María muore nel sonno, ma Tito continua a tornare ogni mattina nello stesso punto dove s’incontravano per anni

Ogni giorno Tito attendeva María all’angolo di casa. Dopo la sua morte, il cane continuò a tornare nello stesso punto per anni, diventando simbolo di fedeltà.

La routine quotidiana tra María e Tito

Ogni mattina, a Córdoba, María Soledad Pérez, 94 anni, usciva lentamente dalla sua abitazione stringendo tra le mani un piccolo sacchetto di dolcetti. Il suo percorso era sempre lo stesso: pochi passi lungo la strada fino all’angolo dove vivevano alcuni vicini e dove, puntuale, la attendeva un vecchio cane di nome Tito.

Con voce dolce e affettuosa, l’anziana lo chiamava: “Pronto per il tuo regalino, nonnina?”. Tito arrivava con passo lento ma deciso, si sedeva sul bordo del marciapiede e mangiava i dolcetti mentre María Soledad Pérez gli parlava della sua giornata, del tempo, dei ricordi del marito scomparso o del nipote prossimo alla laurea.

Quell’incontro quotidiano era diventato un appuntamento irrinunciabile per entrambi, un gesto semplice che scandiva le loro mattine e che, nel tempo, si era trasformato in un legame silenzioso ma profondo.

La morte di María e l’attesa del cane Tito

Una notte, nella sua casa piena di fotografie e lettere ingiallite, María Soledad Pérez si spense nel sonno. La mattina seguente, però, Tito non conosceva ancora quella notizia.

Come sempre, raggiunse l’angolo e si fermò. Guardò verso la casa, rimasta chiusa e silenziosa. Poi si sedette e aspettò.

Da quel giorno, il cane tornò ogni mattina nello stesso punto. Nessuno lo chiamava più, nessuno gli portava dolcetti, ma Tito continuò il suo rituale, restando lì per ore, immobile, con lo sguardo rivolto verso la strada.

I vicini iniziarono ad accorgersi di quella presenza costante. Gli portarono acqua, cibo e una coperta nei giorni più freddi. Nonostante le attenzioni, Tito non abbandonava mai il suo posto: tornava ogni giorno, come se aspettasse qualcuno che, per lui, non aveva mai smesso di esistere.

Il simbolo di fedeltà che ha commosso Córdoba

La storia di Tito si diffuse rapidamente nel quartiere e arrivò fino a un giornale locale. Un fotografo venne sul posto, immortalò il cane seduto al suo angolo e pubblicò l’immagine con una didascalia semplice: “Il cane che aspetta la sua nonnina”.

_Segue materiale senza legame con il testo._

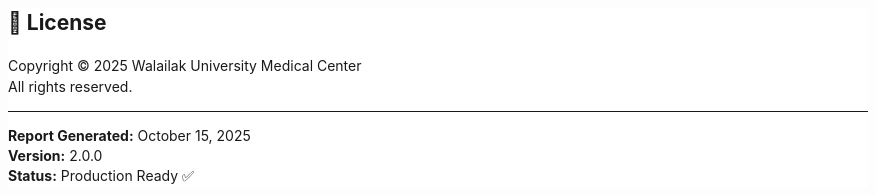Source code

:
## 📄 License

Copyright © 2025 Walailak University Medical Center  
All rights reserved.

---

**Report Generated:** October 15, 2025  
**Version:** 2.0.0  
**Status:** Production Ready ✅
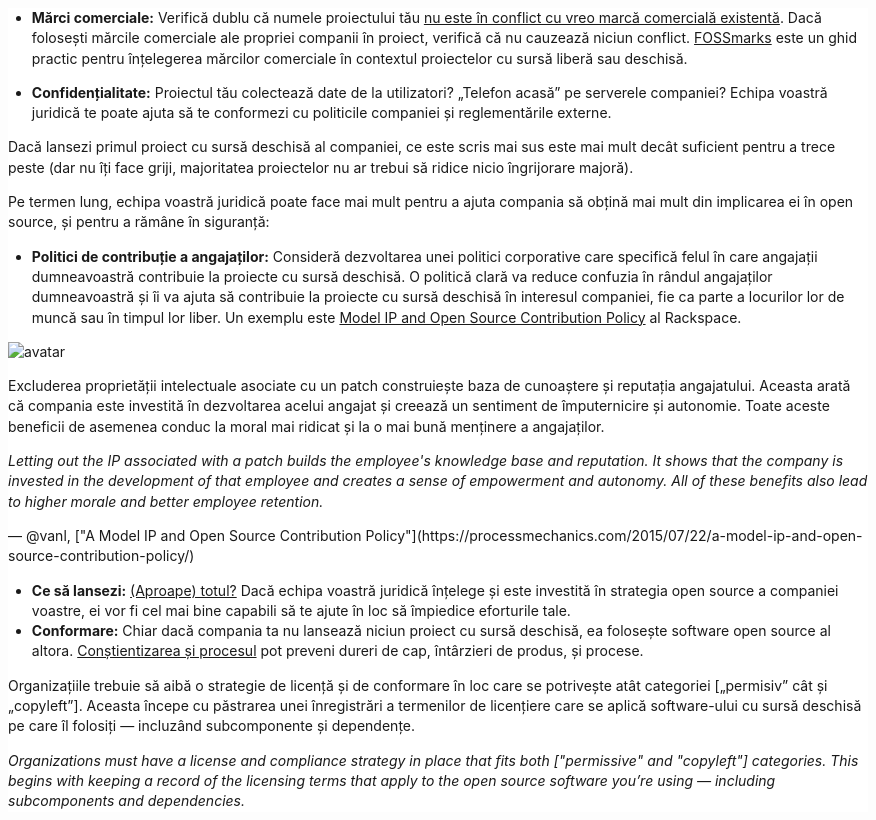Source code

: * **Mărci comerciale:** Verifică dublu că numele proiectului tău [nu este în conflict cu vreo marcă comercială existentă](../starting-a-project/#evitarea-conflictelor-de-nume). Dacă folosești mărcile comerciale ale propriei companii în proiect, verifică că nu cauzează niciun conflict. [FOSSmarks](http://fossmarks.org/) este un ghid practic pentru înțelegerea mărcilor comerciale în contextul proiectelor cu sursă liberă sau deschisă.

* **Confidențialitate:** Proiectul tău colectează date de la utilizatori? „Telefon acasă” pe serverele companiei? Echipa voastră juridică te poate ajuta să te conformezi cu politicile companiei și reglementările externe.

Dacă lansezi primul proiect cu sursă deschisă al companiei, ce este scris mai sus este mai mult decât suficient pentru a trece peste (dar nu îți face griji, majoritatea proiectelor nu ar trebui să ridice nicio îngrijorare majoră).

Pe termen lung, echipa voastră juridică poate face mai mult pentru a ajuta compania să obțină mai mult din implicarea ei în open source, și pentru a rămâne în siguranță:

* **Politici de contribuție a angajaților:** Consideră dezvoltarea unei politici corporative care specifică felul în care angajații dumneavoastră contribuie la proiecte cu sursă deschisă. O politică clară va reduce confuzia în rândul angajaților dumneavoastră și îi va ajuta să contribuie la proiecte cu sursă deschisă în interesul companiei, fie ca parte a locurilor lor de muncă sau în timpul lor liber. Un exemplu este [Model IP and Open Source Contribution Policy](https://processmechanics.com/2015/07/22/a-model-ip-and-open-source-contribution-policy/) al Rackspace.

<aside markdown="1" class="pquote">
  <img src="https://avatars.githubusercontent.com/vanl?s=180" class="pquote-avatar" alt="avatar">
  <p>
    Excluderea proprietății intelectuale asociate cu un patch construiește baza de cunoaștere și reputația angajatului. Aceasta arată că compania este investită în dezvoltarea acelui angajat și creează un sentiment de împuternicire și autonomie. Toate aceste beneficii de asemenea conduc la moral mai ridicat și la o mai bună menținere a angajaților.
  </p>
  <p>
    <em>
      Letting out the IP associated with a patch builds the employee's knowledge base and reputation. It shows that the company is invested in the development of that employee and creates a sense of empowerment and autonomy. All of these benefits also lead to higher morale and better employee retention.
    </em>
  </p>
  <p markdown="1" class="pquote-credit">
— @vanl, ["A Model IP and Open Source Contribution Policy"](https://processmechanics.com/2015/07/22/a-model-ip-and-open-source-contribution-policy/)
  </p>
</aside>

* **Ce să lansezi:** [(Aproape) totul?](http://tom.preston-werner.com/2011/11/22/open-source-everything.html) Dacă echipa voastră juridică înțelege și este investită în strategia open source a companiei voastre, ei vor fi cel mai bine capabili să te ajute în loc să împiedice eforturile tale.
* **Conformare:** Chiar dacă compania ta nu lansează niciun proiect cu sursă deschisă, ea folosește software open source al altora. [Conștientizarea și procesul](https://www.linuxfoundation.org/blog/why-companies-that-use-open-source-need-a-compliance-program/) pot preveni dureri de cap, întârzieri de produs, și procese.

<aside markdown="1" class="pquote">
  <p>
    Organizațiile trebuie să aibă o strategie de licență și de conformare în loc care se potrivește atât categoriei [„permisiv” cât și „copyleft”]. Aceasta începe cu păstrarea unei înregistrări a termenilor de licențiere care se aplică software-ului cu sursă deschisă pe care îl folosiți — incluzând subcomponente și dependențe.
  </p>
  <p>
    <em>
      Organizations must have a license and compliance strategy in place that fits both ["permissive" and "copyleft"] categories. This begins with keeping a record of the licensing terms that apply to the open source software you’re using — including subcomponents and dependencies.
    </em>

La fotografia fece il giro della città di Córdoba e molti cittadini si riconobbero in quella storia, vedendo in Tito il simbolo di una fedeltà assoluta e silenziosa.

Per circa due anni il cane continuò a tornare nello stesso punto. Un giorno fu trovato lì, addormentato, nel suo angolo preferito. Il suo volto appariva sereno.

Oggi, nello stesso luogo, una piccola targa ricorda la sua storia con una frase essenziale: “Tito. Hai aspettato con l’umiltà di un cuore leale.”